Et les industriels ? Avaient-ils été associés au projet ? Risquaient-ils de déposer des titres de propriété intellectuelle sur la fameuse vigne ? Non : depuis 2005, le projet est exclusivement financé sur fonds publics, et conduit par des chercheurs d’organismes de recherche là encore publics…
Ces nouveaux résultats publiés suffiront-ils à convaincre du rapport bénéfices-risques favorable de ces recherches ? Probablement pas. Les trois lettres « OGM » sont aujourd’hui frappées d’un tel sceau d’infamie que le niveau de preuve d’innocuité exigé des chercheurs français en biotechnologies végétales atteint des sommets parfois extravagants.
De fait, si les critères de sûreté requis des recherches en cours à l’INRA de Colmar étaient par exemple réclamés de l’ensemble des pratiques agricoles (aucun résidu détectable dans la production agricole finale, aucune altération significative de la microbiologie des sols), il est à peu près certain que la quasi-totalité des formes d’agriculture, conventionnelle comme biologique, seraient impossibles.
Exigence d’« impact zéro »
S’agissant des biotechnologies, cette exigence d’« impact zéro » n’est pas limitée aux Faucheurs volontaires ou à certains mouvements environnementalistes : elle forme une sorte de consensus social et colonise même l’interprétation du droit. Relaxant les Faucheurs dans le volet pénal de l’affaire en mai 2014, la cour d’appel de Colmar a par exemple estimé « illégal » l’arrêté ministériel autorisant l’essai en cours à l’INRA, pointant « une erreur manifeste d’appréciation des risques » [2]…
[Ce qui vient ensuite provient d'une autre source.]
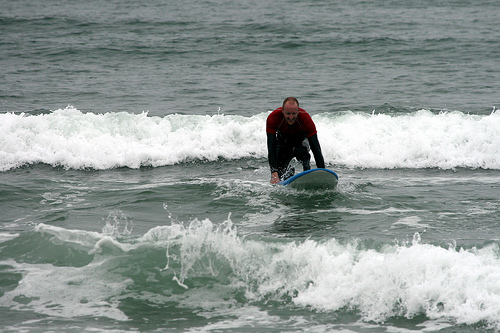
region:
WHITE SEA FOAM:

Aujourd’hui, pourtant, tous les effets indésirables associés à des cultures transgéniques sont liés à la nature du trait apporté aux plantes par la transgénèse, et non à la transgénèse elle-même. C’est l’effet recherché qui pose problème, et non la manière dont il a été obtenu.
Ainsi, le soja et le maïs de type « Roundup Ready », qui forment la grande majorité des plantes génétiquement modifiées actuellement en culture, sont transformés pour tolérer le désormais célèbre glyphosate, l’ingrédient actif du Roundup : elles sont accusées d’accroître le recours à ce produit phytosanitaire problématique, de favoriser les pratiques agronomiques les plus néfastes pour l’environnement, de détruire l’emploi agricole, d’éroder la biodiversité et, de surcroît, d’échouer à augmenter les rendements – comme cela était promis par les sociétés qui les commercialisent.
Mais tout cela ne dit rien du potentiel de la transgénèse elle-même, ou des nouvelles techniques d’ingénierie du génome. Selon ce qu’on leur fera faire, ces technologies peuvent tout aussi bien amoindrir l’impact environnemental des systèmes agricoles, lutter contre des maladies transmises par des insectes, voire permettre la production de légumes plus sains. Ou, tout simplement, aider les viticulteurs à lutter contre le court-noué.